### [PASSAGE TO READ]
▼

Friday, 9 July 2010

RIP Alfred Russel Wallace

I bear a passing resemblance to a vampire. Pale, dark hair, shuns the Sun. So on a very hot July day in my Dorset hometown, (super)naturally, I went to a visit a dead man in a graveyard.

Alfred Russel Wallace died in Broadstone in 1913 and was buried in the local cemetery. His contribution to science is, in my opinion, under-recognised and undervalued. He devised the same theory of evolution as Charles Darwin and the letters sent by Wallace explaining this to him spurred the older man to publish his long-ruminated account, On The Origin of Species, in 1859.

Darwin's book followed a presentation on July 1st 1858 of both accounts of the theory of evolution by natural selection to the Linnaen Society, and although a letter accompanying the papers indicated Darwin's priority, Charles Lyell and Joseph Hooker stated, "both men deserve ample recognition."

Where is this recognition today? Darwin's face graces the English £10 note. He is interred in Westminster Abbey. Yet this monument to Wallace at his burial site was erected only in 2000 by the A. R. Wallace Memorial Fund. Well, I've written an essay on the topic, but suffice to say, Wallace's divergent views, his conversion to spiritualism and his anti-vaccinationist stance made him unpopular in his later years.

Broadstone remembers him. My parents nearly bought a house on this road - metres from where Wallace, the "grand old man of science", spent his last days. Rest in peace Alfred, and know that although spirits don't exist, vampires are visiting your grave.

1 comment:

  1. Totally with you on this one. Too many forgotten heros in the history of science.

▲

### [RECORDS SUPPLIED]
▼

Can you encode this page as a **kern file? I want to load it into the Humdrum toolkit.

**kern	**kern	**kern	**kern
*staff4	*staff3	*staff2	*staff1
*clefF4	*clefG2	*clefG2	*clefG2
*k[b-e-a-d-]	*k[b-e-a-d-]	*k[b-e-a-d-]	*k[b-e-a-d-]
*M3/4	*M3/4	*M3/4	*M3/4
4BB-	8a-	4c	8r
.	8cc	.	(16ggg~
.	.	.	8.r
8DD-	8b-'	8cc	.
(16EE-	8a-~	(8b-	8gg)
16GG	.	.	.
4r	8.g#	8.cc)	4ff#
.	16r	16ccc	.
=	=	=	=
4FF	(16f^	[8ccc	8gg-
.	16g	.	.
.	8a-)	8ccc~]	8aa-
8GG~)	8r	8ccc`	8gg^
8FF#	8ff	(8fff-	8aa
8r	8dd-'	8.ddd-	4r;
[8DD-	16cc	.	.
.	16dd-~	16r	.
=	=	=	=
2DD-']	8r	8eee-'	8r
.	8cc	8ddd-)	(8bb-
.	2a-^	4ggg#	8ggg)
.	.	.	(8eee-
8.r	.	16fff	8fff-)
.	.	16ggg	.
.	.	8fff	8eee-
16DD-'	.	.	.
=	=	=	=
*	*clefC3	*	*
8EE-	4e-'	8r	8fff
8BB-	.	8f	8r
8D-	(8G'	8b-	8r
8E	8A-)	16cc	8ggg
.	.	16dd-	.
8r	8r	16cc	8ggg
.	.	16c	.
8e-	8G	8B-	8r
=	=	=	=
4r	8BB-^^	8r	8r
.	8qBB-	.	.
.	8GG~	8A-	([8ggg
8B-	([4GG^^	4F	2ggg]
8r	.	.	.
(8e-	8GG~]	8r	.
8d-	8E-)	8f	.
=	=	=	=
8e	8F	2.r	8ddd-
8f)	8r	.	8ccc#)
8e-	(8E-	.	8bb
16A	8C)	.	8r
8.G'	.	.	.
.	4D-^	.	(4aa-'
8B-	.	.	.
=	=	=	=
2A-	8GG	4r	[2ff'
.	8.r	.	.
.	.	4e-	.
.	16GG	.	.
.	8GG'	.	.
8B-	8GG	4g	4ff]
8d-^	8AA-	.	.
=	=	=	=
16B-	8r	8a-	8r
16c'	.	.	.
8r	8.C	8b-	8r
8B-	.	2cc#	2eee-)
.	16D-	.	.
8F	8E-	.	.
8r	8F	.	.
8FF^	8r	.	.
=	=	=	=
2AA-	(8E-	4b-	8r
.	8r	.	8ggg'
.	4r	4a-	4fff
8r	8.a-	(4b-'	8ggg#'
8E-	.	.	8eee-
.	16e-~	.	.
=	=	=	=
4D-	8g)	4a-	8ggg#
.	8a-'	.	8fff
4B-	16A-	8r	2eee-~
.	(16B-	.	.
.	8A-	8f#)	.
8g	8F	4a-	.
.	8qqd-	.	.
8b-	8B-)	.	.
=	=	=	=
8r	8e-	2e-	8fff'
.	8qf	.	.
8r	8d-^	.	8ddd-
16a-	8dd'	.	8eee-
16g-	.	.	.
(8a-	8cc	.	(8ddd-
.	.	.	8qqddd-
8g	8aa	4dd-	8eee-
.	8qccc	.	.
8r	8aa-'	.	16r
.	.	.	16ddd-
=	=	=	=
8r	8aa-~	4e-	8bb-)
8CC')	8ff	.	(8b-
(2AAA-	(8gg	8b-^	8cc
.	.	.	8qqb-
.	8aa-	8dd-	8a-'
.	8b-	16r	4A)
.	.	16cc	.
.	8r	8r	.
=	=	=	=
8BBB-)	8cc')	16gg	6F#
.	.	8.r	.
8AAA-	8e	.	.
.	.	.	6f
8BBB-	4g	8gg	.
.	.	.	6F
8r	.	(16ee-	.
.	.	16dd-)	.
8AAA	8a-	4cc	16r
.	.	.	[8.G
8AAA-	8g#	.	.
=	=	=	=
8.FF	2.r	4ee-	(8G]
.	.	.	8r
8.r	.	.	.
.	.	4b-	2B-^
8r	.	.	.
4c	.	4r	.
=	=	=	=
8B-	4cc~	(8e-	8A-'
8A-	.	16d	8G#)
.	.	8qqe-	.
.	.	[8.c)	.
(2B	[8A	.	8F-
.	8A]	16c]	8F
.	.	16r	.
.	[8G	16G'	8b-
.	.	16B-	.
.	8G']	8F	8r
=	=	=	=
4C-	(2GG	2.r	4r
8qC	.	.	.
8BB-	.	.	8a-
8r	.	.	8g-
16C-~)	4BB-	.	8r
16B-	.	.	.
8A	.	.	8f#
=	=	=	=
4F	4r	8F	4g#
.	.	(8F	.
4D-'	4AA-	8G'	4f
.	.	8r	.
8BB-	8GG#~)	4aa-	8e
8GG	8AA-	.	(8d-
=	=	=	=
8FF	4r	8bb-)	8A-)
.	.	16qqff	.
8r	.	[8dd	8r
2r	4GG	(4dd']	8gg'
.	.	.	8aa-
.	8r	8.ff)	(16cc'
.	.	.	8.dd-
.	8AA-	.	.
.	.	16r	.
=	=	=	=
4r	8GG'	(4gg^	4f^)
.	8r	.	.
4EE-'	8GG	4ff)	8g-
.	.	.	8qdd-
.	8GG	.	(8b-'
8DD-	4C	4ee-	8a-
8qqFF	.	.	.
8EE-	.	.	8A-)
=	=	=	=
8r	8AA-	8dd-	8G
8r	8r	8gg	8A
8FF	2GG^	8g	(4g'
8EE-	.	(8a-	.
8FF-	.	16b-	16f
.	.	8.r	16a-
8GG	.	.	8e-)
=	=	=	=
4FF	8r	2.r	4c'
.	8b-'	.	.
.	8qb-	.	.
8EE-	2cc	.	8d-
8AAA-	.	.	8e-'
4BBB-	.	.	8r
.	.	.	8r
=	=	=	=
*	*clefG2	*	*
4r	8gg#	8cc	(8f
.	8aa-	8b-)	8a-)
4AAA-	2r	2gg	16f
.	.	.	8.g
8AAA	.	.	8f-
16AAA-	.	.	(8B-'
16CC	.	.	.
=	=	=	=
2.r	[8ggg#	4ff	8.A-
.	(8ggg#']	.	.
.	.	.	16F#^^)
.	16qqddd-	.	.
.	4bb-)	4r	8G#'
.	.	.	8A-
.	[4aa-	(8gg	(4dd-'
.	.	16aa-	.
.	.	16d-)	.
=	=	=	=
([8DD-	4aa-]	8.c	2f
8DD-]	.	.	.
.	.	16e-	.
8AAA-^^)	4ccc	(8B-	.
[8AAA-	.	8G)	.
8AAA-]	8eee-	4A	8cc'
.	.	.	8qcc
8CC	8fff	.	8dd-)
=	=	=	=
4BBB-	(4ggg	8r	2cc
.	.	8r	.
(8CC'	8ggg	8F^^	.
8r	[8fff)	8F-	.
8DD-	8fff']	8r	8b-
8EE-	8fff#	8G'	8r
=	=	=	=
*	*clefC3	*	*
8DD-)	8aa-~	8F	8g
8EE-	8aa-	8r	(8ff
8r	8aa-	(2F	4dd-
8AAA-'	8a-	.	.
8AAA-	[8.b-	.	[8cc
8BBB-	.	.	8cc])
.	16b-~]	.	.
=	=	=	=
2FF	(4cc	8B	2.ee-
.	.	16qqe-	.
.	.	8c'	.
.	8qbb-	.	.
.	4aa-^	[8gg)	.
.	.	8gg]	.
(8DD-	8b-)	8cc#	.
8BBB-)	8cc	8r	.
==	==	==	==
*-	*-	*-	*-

▲

### [ASSIGNED TASK]
According to the post on Alfred Russel Wallace, who erected the monument at his burial site, and in what year? Please answer in one sentence.

### [EXERCISE OUTPUT]
The A. R. Wallace Memorial Fund erected the monument in 2000.